La imputación definitiva del fiscal general del Estado, Álvaro García Ortiz, por un presunto delito de revelación de secretos tras ser rechazado su recurso ante la Sala de Apelaciónd del Supremo, representa un golpe demoledor para la credibilidad de una de las instituciones clave del Estado de derecho. Que el máximo representante del Ministerio Público se vea señalado por el Tribunal Supremo por una conducta tan grave no es un asunto menor ni puede despacharse como un “ruido mediático”, tal como algunos en su entorno pretenden. Es un síntoma preocupante de degradación institucional.
Los hechos por los que ha sido imputado no se refieren a decisiones polémicas o valoraciones interpretables, sino a la posible difusión intencionada de información protegida. Si se confirman las sospechas, estaríamos ante un uso espurio del poder fiscal, orientado no al servicio de la justicia, sino a fines personales o políticos. Resulta especialmente grave que quien tiene la responsabilidad de velar por la legalidad sea ahora investigado por violarla.

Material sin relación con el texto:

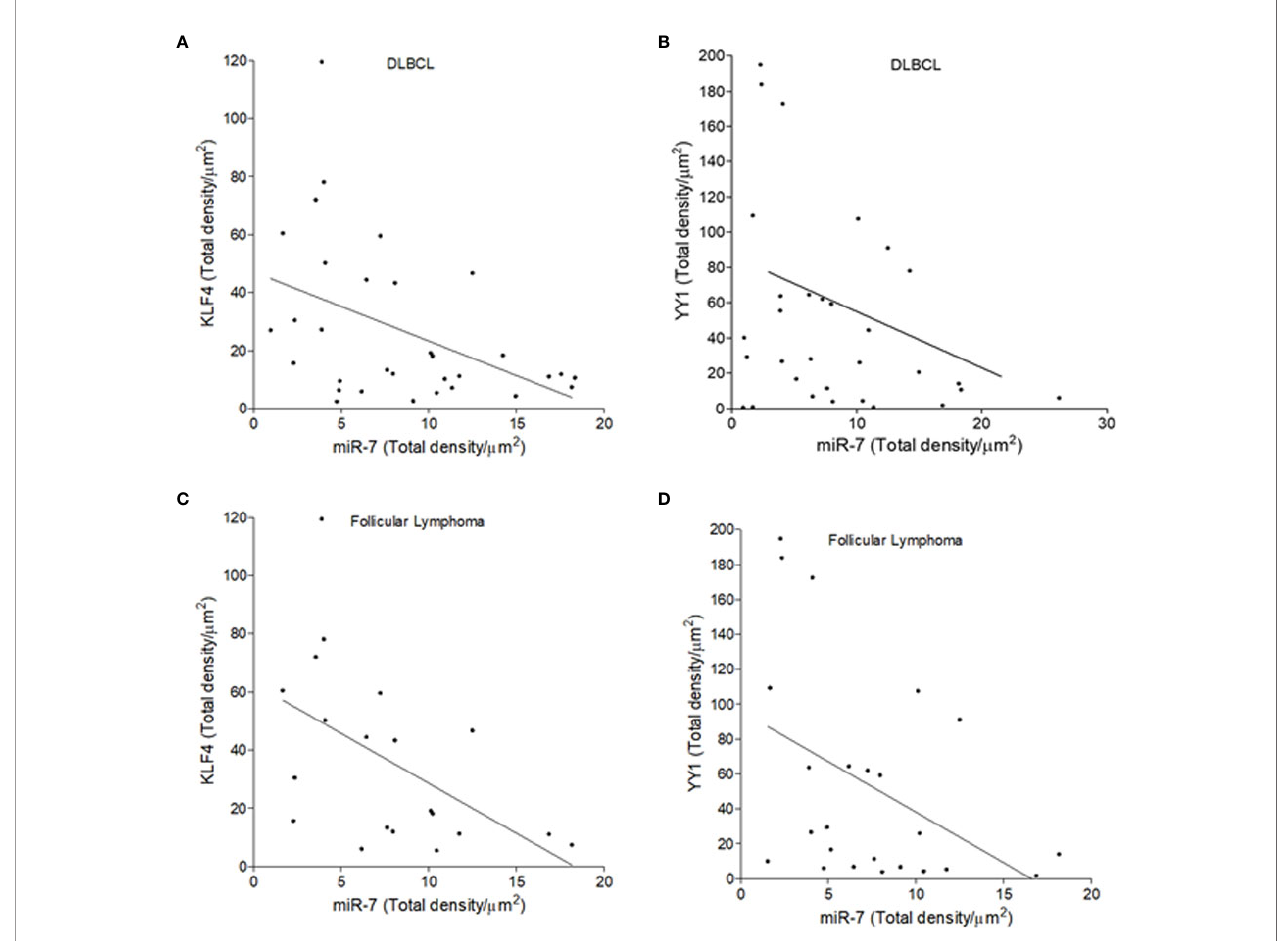
FIGURE 5 | Inverse expression correlation of miR-7 vs YY1/KLF4 in non-Hodgkin lymphoma (NHL) tissues. (A – D) Correlation of the expression of YY1 vs miR-7, or KLF4 vs miR-7 in DLBCL and follicular lymphoma was analyzed, respectively. Expression correlation analysis of miR-7 vs KLF4/YY1 was evaluated by Pearson correlation in DLBCL (A) (r=-0.4454 p=0.0106) and (B) (r=-0.3415 p=.0301) or follicular lymphoma (C) (r=-0.5229 p=0.0180) and (D) (r=-0.4248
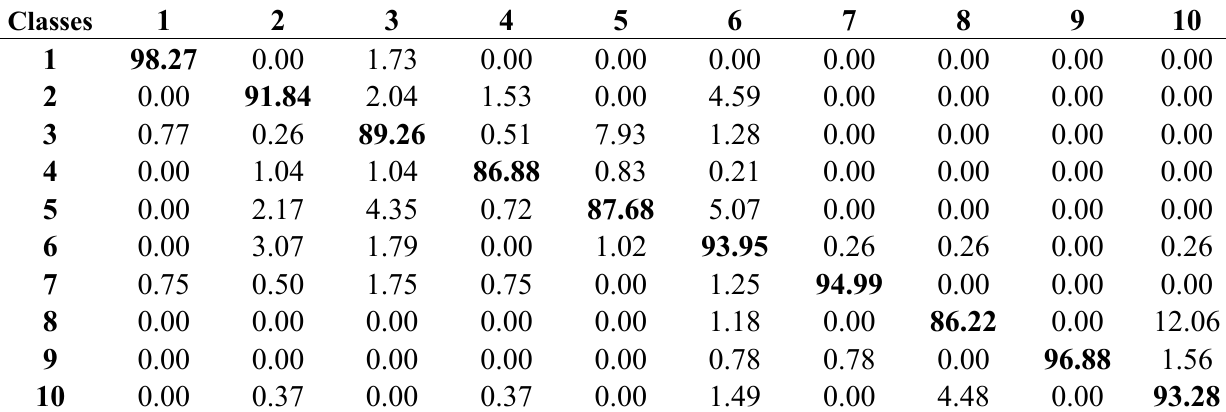
Table 1. Confusion matrix for the optimal feature vector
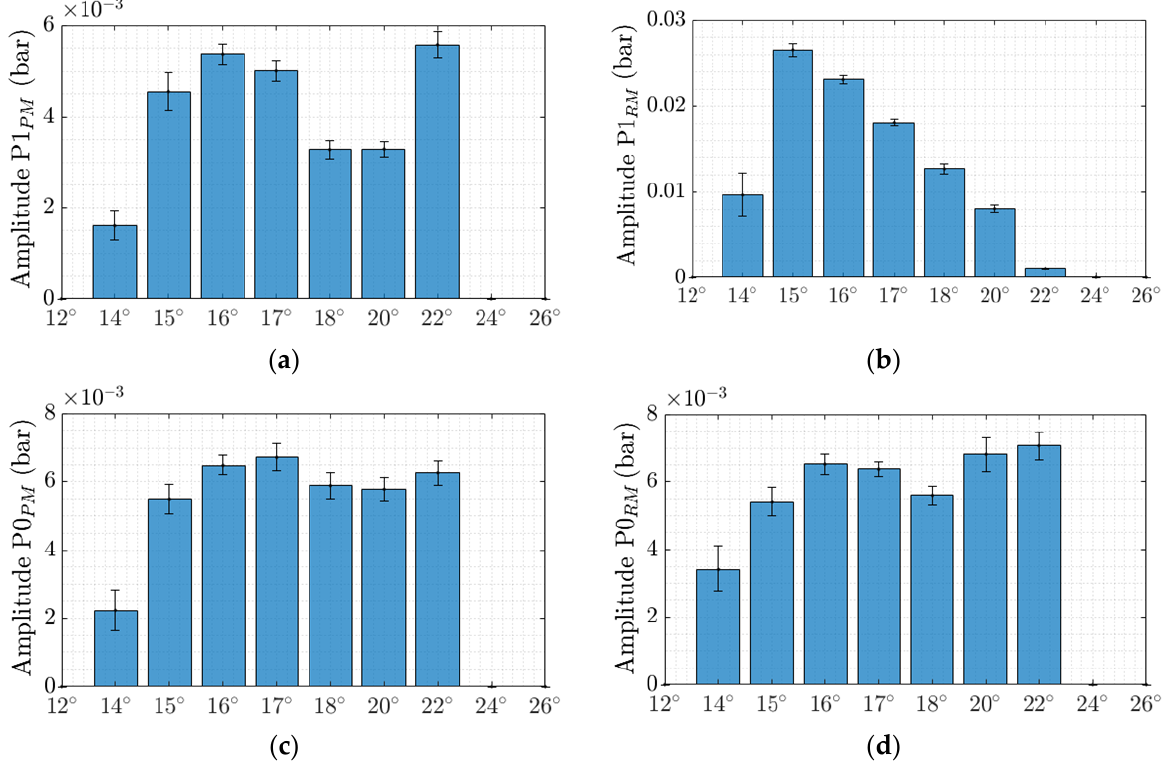
Figure 9. Pressure levels measured at f rvr on the draft tube cone below the runner for the PM ( a ) and the RM ( b ), and further downstream before the elbow for the PM ( c ) and the RM ( d ) at α from 12° to 26°.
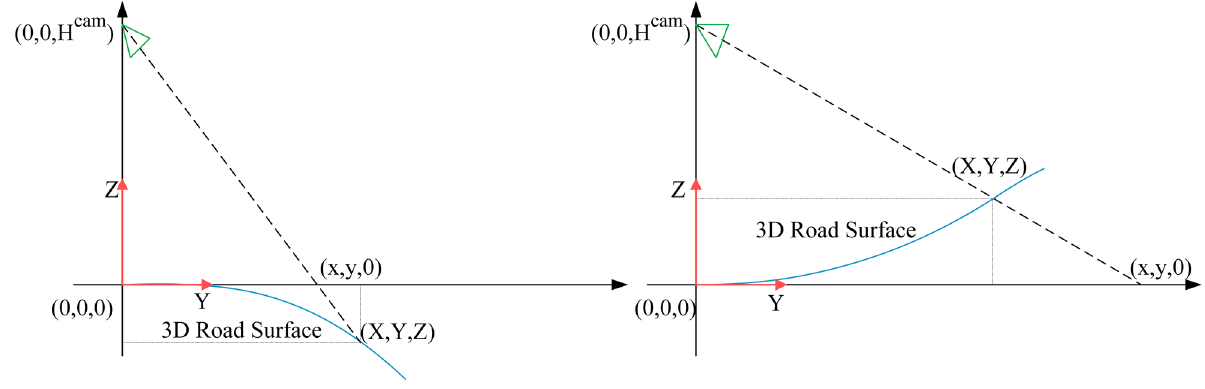
Figure 4. Geometric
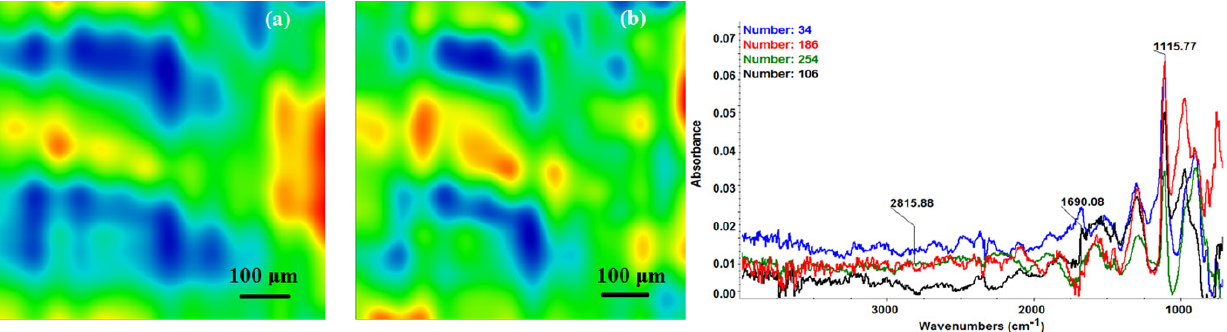
Figure 3. Second derivate IR mappings and IR spectra of thin coating (F = 300 mJ/cm 2 ) surface: intensity distribution of ( a ) 2815 cm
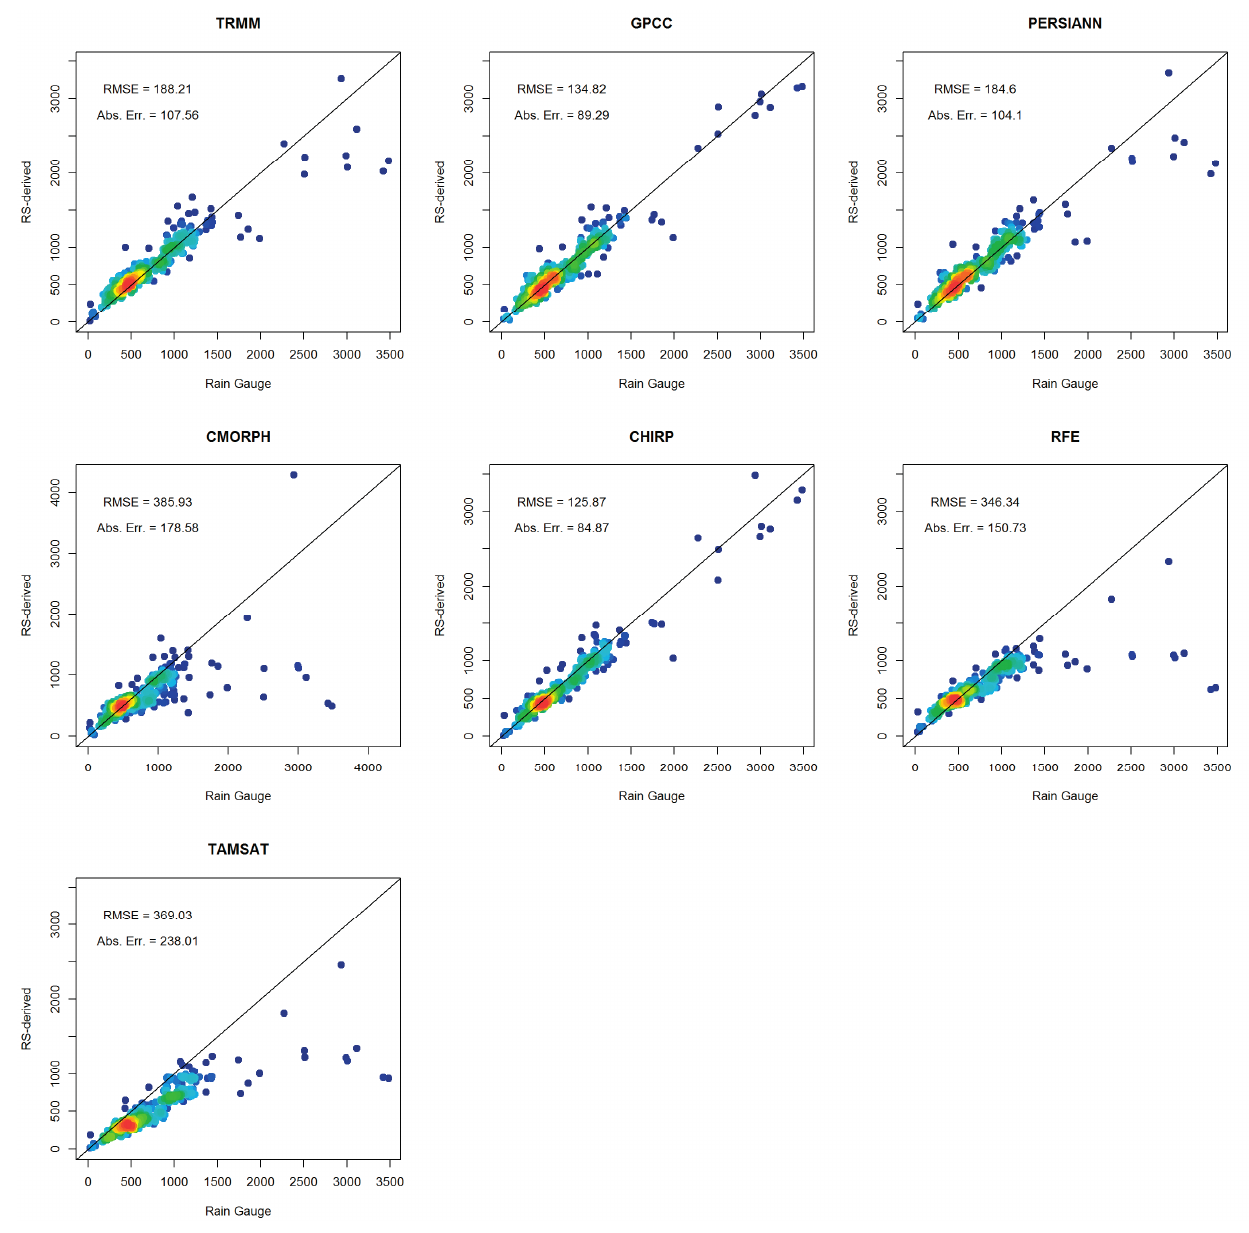
Figure 14. Scatterplot of Rain gauges versus Satellite-derived precipitation for West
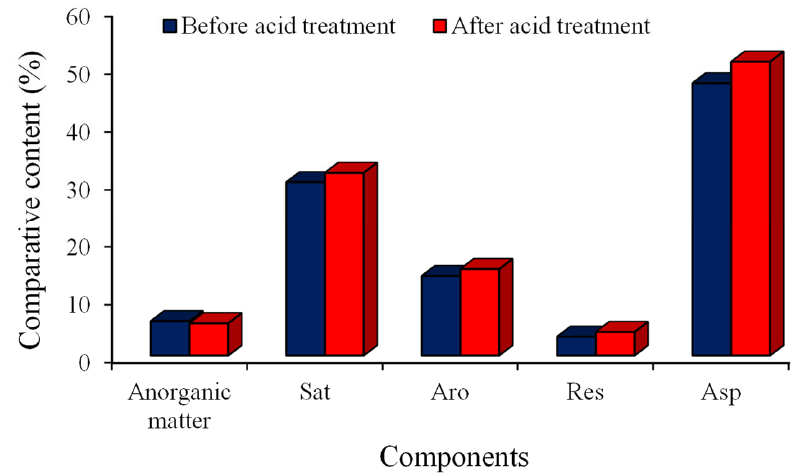
Figure 6. Comparison of the relative content changes in components before and after acidification of the blockage at the wellhead of Well DH231.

En lugar de marcar una línea clara entre la ética institucional y la lealtad partidista, el Ejecutivo parece más preocupado por blindar a García Ortiz que por proteger la integridad del sistema judicial. Esa connivencia institucional erosiona la confianza ciudadana y alimenta la percepción de impunidad entre las altas esferas del poder.
La permanencia de García Ortiz al frente de la Fiscalía no solo resulta insostenible desde el punto de vista ético, sino también perjudicial para el propio funcionamiento de la justicia. ¿Con qué autoridad puede ordenar actuaciones o emitir directrices mientras pesa sobre él una acusación tan seria? La Fiscalía necesita imparcialidad y ejemplaridad, no escándalos.
Si algo exige la ciudadanía en estos tiempos es transparencia y responsabilidad. Álvaro García Ortiz debería dar un paso al lado por respeto a la institución que representa. Y si no lo hace él, debería ser el Gobierno quien asuma el coste político de cesarlo. La justicia no puede permitirse que su máxima figura esté bajo sospecha sin consecuencias.